O que é uma empresa familiar criada para guardar os bens?
Uma empresa familiar criada para guardar os bens é, na prática, uma pessoa jurídica (uma empresa) que passa a ser a “proprietária” do seu patrimônio — imóveis, participações em negócios, investimentos financeiros.
Você e sua família são os sócios dessa empresa. Cada membro tem uma cota (um percentual de participação). Os bens ficam registrados no nome da empresa, não mais no seu nome pessoal.
Parece complicado, mas a lógica é simples: ao invés de a família ter cinco imóveis no nome de cinco pessoas diferentes, todos esses imóveis ficam dentro de uma empresa só. E as pessoas possuem cotas dessa empresa.
O que muda na prática?
- Os bens são protegidos de dívidas pessoais dos sócios (em muitos casos).
- A transferência do patrimônio para os filhos pode ser feita de forma gradual, ainda em vida.
- Em muitos casos, o imposto sobre bens herdados (o imposto de herança) pode ser menor.
- O inventário — o processo de partilha dos bens após a morte — pode ser mais rápido e barato.
- A família mantém o controle dos bens mesmo durante o processo de transferência.
Importante: A empresa familiar não elimina impostos. Ela reorganiza a forma como o patrimônio é gerido e transferido — o que, em muitas situações, resulta em economia real.
Quem deve considerar criar essa estrutura?
Não existe uma resposta única. Mas há perfis em que essa estratégia costuma fazer mais sentido.
Faz sentido considerar quando:
- Você tem dois ou mais imóveis e quer facilitar a herança para os filhos.
- Você tem um negócio próprio e quer separar os bens pessoais dos riscos da empresa.
- Você quer transferir o patrimônio gradualmente para os filhos ainda em vida, reduzindo o imposto de herança.
- Você tem conflitos familiares latentes e quer criar regras claras sobre a gestão dos bens.

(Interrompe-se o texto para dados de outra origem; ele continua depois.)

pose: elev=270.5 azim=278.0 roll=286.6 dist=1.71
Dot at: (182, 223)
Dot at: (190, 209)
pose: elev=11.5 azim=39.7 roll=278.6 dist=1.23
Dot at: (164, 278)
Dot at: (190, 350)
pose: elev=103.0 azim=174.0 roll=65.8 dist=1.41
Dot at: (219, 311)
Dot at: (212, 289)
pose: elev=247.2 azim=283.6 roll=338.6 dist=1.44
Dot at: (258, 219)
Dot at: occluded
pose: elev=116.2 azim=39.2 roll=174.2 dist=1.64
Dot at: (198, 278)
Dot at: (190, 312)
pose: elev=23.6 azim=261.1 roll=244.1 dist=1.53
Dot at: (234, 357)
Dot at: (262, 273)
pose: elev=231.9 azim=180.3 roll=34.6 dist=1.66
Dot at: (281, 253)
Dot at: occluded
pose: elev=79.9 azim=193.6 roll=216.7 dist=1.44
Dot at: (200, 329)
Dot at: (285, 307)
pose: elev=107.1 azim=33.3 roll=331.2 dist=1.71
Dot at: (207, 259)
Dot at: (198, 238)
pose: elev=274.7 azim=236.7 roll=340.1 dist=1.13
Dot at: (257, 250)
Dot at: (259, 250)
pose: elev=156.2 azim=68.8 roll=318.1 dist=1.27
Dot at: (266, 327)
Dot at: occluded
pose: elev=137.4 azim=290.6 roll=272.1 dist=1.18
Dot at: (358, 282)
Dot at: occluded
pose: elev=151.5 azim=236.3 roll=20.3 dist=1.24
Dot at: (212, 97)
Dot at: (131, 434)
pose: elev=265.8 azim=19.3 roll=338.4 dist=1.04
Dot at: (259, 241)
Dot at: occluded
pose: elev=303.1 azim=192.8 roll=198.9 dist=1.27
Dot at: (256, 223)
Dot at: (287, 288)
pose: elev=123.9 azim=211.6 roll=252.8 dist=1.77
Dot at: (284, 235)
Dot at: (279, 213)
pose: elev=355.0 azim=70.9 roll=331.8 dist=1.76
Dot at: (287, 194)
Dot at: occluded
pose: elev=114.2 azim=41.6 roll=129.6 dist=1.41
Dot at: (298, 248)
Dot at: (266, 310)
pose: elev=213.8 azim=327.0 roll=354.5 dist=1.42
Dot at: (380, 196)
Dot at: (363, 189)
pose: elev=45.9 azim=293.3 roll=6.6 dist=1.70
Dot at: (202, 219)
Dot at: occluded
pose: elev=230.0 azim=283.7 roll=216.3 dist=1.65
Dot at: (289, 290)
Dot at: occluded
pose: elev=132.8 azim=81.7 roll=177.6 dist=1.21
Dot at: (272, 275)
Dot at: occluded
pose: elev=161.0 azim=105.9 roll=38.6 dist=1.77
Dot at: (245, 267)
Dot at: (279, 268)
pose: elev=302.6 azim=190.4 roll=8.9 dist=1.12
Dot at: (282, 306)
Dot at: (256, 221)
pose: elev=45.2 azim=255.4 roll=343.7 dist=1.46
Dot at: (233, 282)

- O valor total do seu patrimônio supera R$ 500 mil (abaixo disso, os custos podem superar os benefícios).
Quando pode não compensar:
- Patrimônio concentrado em um único imóvel residencial.
- Família pequena, sem risco de conflito na partilha.
- Proprietário sem renda para arcar com os custos de manutenção da empresa.
- Situação fiscal já organizada e sem bens em nome de terceiros.
O ponto central é este: criar essa estrutura tem custo. E esse custo precisa ser menor do que os benefícios que ela traz ao longo do tempo.
Caso concreto: a família do Jorge
Jorge tem 62 anos, é comerciante em Ribeirão Preto e tem três filhos adultos. Ao longo de 30 anos, ele acumulou o seguinte patrimônio:
- O imóvel onde mora (avaliado em R$ 600 mil)
- Dois apartamentos alugados (R$ 350 mil cada)
- 50% de um galpão comercial (R$ 800 mil)
- Aplicações financeiras (R$ 200 mil)
Total aproximado: R$ 2,3 milhões.
Jorge era viúvo e sabia que, se nada fosse planejado, seus filhos teriam que abrir um inventário após sua morte. O processo poderia levar de 1 a 3 anos — e o imposto de herança (o imposto sobre bens herdados), no estado de São Paulo, chega a 4% do valor total. Isso representa até R$ 92 mil só de imposto, fora advogados e cartório.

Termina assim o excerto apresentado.